(Material for this exercise)
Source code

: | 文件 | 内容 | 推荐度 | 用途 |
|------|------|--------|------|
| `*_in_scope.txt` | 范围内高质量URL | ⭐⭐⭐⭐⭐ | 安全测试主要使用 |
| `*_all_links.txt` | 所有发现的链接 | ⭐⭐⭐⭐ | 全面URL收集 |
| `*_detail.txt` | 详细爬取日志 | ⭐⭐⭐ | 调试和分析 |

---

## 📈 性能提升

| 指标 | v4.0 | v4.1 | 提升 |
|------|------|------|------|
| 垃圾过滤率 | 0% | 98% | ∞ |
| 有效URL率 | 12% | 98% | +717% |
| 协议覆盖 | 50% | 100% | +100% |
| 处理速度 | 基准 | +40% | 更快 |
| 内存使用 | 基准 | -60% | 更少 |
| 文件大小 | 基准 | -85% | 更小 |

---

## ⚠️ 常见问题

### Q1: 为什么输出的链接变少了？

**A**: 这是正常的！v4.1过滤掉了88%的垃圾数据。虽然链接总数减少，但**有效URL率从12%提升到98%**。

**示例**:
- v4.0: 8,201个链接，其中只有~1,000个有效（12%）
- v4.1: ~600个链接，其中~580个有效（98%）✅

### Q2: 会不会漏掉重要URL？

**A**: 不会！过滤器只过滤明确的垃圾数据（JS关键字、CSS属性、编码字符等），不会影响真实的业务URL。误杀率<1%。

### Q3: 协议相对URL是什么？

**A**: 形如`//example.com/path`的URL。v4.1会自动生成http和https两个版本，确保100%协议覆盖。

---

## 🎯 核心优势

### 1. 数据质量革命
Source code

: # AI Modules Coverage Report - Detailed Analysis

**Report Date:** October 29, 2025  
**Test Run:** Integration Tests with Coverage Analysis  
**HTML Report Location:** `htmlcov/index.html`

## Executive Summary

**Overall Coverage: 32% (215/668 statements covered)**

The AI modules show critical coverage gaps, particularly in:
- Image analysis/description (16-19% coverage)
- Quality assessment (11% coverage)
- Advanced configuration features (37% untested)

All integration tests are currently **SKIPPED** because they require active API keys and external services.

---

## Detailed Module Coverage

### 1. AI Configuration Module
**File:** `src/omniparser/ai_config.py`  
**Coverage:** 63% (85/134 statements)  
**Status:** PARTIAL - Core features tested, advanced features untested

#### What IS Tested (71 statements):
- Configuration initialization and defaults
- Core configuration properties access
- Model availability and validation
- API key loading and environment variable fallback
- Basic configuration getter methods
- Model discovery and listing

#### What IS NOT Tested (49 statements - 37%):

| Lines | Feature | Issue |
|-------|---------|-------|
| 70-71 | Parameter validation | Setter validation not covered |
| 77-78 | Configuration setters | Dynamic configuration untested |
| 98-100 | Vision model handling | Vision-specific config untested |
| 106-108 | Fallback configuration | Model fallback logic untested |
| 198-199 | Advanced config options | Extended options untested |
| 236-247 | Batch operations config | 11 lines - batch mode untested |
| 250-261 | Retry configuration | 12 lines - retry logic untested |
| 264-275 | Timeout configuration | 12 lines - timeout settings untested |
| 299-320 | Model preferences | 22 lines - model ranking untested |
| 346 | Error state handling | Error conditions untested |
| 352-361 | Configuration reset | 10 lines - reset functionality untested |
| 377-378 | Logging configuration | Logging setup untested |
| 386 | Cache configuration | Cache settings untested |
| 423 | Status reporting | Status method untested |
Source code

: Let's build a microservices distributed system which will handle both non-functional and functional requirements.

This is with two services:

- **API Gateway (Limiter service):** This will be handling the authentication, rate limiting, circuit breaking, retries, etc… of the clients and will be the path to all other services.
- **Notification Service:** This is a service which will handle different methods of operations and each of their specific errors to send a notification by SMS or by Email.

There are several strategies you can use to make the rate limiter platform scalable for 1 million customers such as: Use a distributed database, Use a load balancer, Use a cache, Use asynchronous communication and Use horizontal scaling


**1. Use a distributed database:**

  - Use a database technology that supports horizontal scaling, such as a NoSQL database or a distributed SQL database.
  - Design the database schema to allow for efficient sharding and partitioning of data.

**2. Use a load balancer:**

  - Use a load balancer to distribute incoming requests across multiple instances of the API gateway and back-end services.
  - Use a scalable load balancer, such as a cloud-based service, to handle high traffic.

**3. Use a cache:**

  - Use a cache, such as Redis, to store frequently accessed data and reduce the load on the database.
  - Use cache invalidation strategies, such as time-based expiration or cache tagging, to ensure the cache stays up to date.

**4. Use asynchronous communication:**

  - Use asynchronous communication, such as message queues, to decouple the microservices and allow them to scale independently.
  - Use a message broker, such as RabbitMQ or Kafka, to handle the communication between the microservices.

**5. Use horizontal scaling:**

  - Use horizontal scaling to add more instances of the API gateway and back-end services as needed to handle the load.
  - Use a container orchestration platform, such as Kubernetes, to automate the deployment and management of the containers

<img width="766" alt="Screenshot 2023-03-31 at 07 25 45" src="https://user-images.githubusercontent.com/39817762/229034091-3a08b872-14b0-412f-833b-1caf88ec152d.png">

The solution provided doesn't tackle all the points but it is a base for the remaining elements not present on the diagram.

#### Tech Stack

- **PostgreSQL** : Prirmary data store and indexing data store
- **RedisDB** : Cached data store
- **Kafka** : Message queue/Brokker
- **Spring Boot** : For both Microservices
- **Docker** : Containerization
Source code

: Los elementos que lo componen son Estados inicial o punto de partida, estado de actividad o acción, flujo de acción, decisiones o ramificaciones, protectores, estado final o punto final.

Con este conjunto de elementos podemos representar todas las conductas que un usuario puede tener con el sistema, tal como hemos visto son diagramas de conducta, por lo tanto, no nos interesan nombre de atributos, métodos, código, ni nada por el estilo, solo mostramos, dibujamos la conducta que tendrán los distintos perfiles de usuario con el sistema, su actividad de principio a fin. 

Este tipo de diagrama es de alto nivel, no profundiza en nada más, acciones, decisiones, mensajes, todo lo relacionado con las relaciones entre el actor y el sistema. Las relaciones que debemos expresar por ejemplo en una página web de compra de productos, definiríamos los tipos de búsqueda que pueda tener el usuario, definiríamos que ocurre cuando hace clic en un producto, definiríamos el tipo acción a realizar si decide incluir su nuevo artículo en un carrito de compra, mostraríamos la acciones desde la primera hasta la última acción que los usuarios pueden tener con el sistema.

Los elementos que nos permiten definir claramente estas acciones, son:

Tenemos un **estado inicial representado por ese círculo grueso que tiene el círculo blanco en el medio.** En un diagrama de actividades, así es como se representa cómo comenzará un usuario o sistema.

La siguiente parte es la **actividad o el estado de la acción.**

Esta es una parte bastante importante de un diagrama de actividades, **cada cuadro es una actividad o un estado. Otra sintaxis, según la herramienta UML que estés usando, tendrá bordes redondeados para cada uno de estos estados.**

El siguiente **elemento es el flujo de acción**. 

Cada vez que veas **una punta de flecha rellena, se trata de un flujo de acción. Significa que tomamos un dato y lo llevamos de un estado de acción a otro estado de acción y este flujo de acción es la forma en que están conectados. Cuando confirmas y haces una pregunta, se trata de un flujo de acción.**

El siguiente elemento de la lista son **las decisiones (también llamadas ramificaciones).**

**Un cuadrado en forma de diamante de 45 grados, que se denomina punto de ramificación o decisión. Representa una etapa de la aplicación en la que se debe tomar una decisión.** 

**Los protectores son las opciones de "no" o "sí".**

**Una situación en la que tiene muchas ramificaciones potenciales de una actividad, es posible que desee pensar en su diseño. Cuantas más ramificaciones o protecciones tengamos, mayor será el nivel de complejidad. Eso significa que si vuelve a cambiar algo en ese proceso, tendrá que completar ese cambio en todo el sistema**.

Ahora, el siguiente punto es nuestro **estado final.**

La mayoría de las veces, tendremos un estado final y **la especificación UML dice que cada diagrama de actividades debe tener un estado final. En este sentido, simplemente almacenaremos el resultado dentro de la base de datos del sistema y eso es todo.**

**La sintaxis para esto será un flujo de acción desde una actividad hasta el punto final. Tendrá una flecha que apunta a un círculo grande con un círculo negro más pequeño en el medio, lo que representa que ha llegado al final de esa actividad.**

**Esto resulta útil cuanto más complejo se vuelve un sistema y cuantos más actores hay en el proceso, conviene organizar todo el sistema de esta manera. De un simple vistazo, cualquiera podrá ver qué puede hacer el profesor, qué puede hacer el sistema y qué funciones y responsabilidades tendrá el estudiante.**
(End Material for this exercise)
## Job item
From the entries above, write out only the lines starting at the line that holds "mode untested |" and ending at the line that holds "ranking untested |", keeping both and matching them exactly.

## Task solution
| 236-247 | Batch operations config | 11 lines - batch mode untested |
| 250-261 | Retry configuration | 12 lines - retry logic untested |
| 264-275 | Timeout configuration | 12 lines - timeout settings untested |
| 299-320 | Model preferences | 22 lines - model ranking untested |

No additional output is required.